APAC's Gen Z faces mental health crisis as they struggle to manage pandemic blowback

Economic and lifestyle impacts from COVID-19 are taking a severe mental toll on this group, according to research from Sandpiper Communications.

APAC's Gen Z faces mental health crisis as they struggle to manage pandemic blowback

Asia's Gen Z is facing rising levels of mental distress, but is struggling to cope and talk about this facet of their lives, a new report from communications agency Sandpiper Communications has revealed. Titled The Brave Face of Gen Z, this report shows that 73% of Gen Zs across APAC are experiencing elevated stress levels due to COVID-19, and 57% say their mental health has worsened.

Additionally, nearly four in five (79%) face overwhelming stress monthly or more frequently, with 28% experiencing this weekly and 11% daily. When looking at stress for Gen Z across APAC, family pressures (65%) followed by career pressures (48%) and relationships with friends (41%) rank highest.


The study finds the economic and lifestyle impacts of COVID-19 have had a more negative effect on the mental health and wellbeing of Gen Z than health-related ones. The study is based on a survey of 1,226 Gen Zs (aged 18 to 24 years) in Australia, China, Hong Kong and Singapore.

Despite these looming mental health crisis in APAC, the report shows only 41% of Gen Zs across APAC are comfortable talking about their mental health. 'As we mark World Mental Health Day, it’s important we understand how the pandemic is affecting them and what opportunities exist for better communication and support," says Emma Smith, CEO of Sandpiper. "It is concerning that despite Gen Zs suffering increased mental health and wellbeing pressures during COVID-19, they still struggle to talk about these issues."

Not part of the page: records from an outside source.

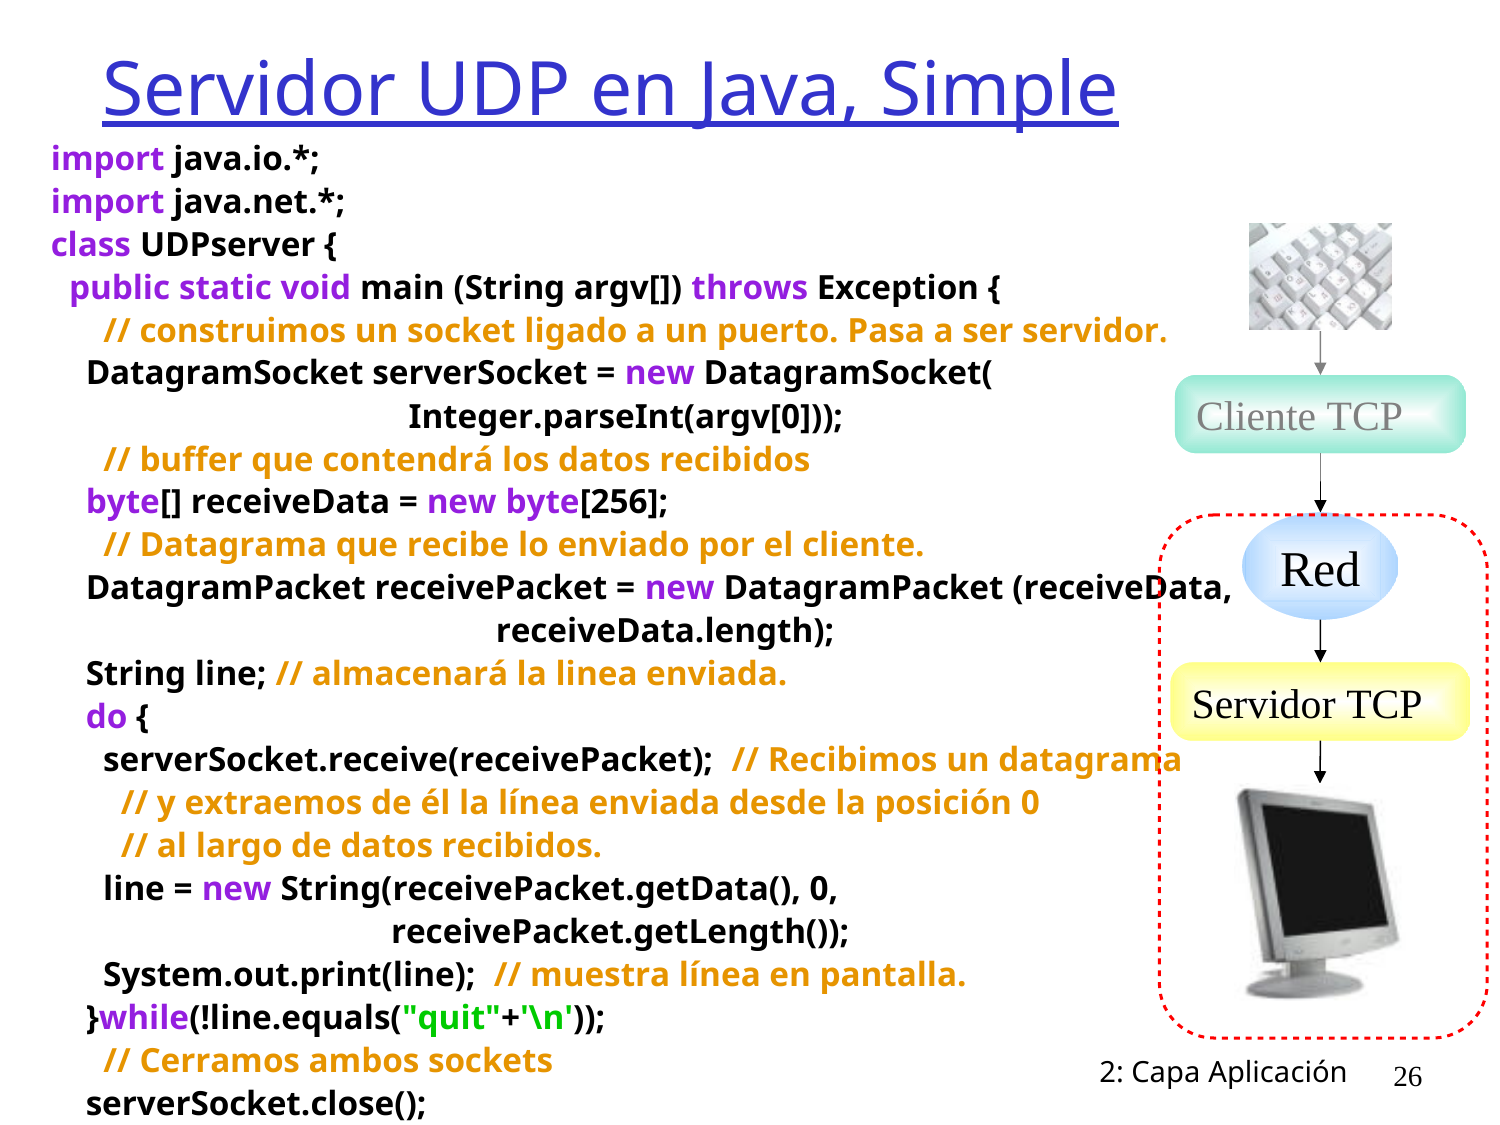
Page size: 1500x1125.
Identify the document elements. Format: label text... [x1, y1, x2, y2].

text_box Servidor TCP [1170, 662, 1471, 741]
text_box [1165, 193, 1478, 482]
picture [1234, 783, 1406, 1005]
title Servidor UDP en Java, Simple [87, 15, 1463, 158]
list import java.io.*; import java.net.*; class UDPserver { public static void main (String argv[]) throws Exception { // construimos un socket ligado a un puerto. Pasa a ser servidor. DatagramSocket serverSocket = new DatagramSocket( Integer.parseInt(argv[0])); // buffer que contendrá los datos recibidos byte[] receiveData = new byte[256]; // Datagrama que recibe lo enviado por el cliente. DatagramPacket receivePacket = new DatagramPacket (receiveData, receiveData.length); String line; // almacenará la linea enviada. do { serverSocket.receive(receivePacket); // Recibimos un datagrama // y extraemos de él la línea enviada desde la posición 0 // al largo de datos recibidos. line = new String(receivePacket.getData(), 0, receivePacket.getLength()); System.out.print(line); // muestra línea en pantalla. }while(!line.equals("quit"+'\n')); // Cerramos ambos sockets serverSocket.close(); } } [0, 128, 1357, 1102]
text_box Red [1242, 512, 1399, 620]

Meanwhile, during a crisis, having access to social media has been more of bane than a blessing for Gen Z. Across all markets, while nearly one quarter (24%) say social media has helped their mental health and wellbeing during COVID-19, over one third (34%) feel it has had a negative influence. 

Of those who believe social media has had a positive impact, 69% attribute this to being able to connect with family and friends. Two in three (66%) feel social media has been a source of distraction to pass time, with 66% citing increased boredom during COVID-19.


However, the influx of negative stories (61%) on social platforms is also the biggest reason Gen Z in APAC cite for believing social media access has negatively affected them. Additionally, of those who feel negatively, close to half (48%) across APAC say the lack of real connection with friends and loved ones has in fact worsened their mental health and wellbeing.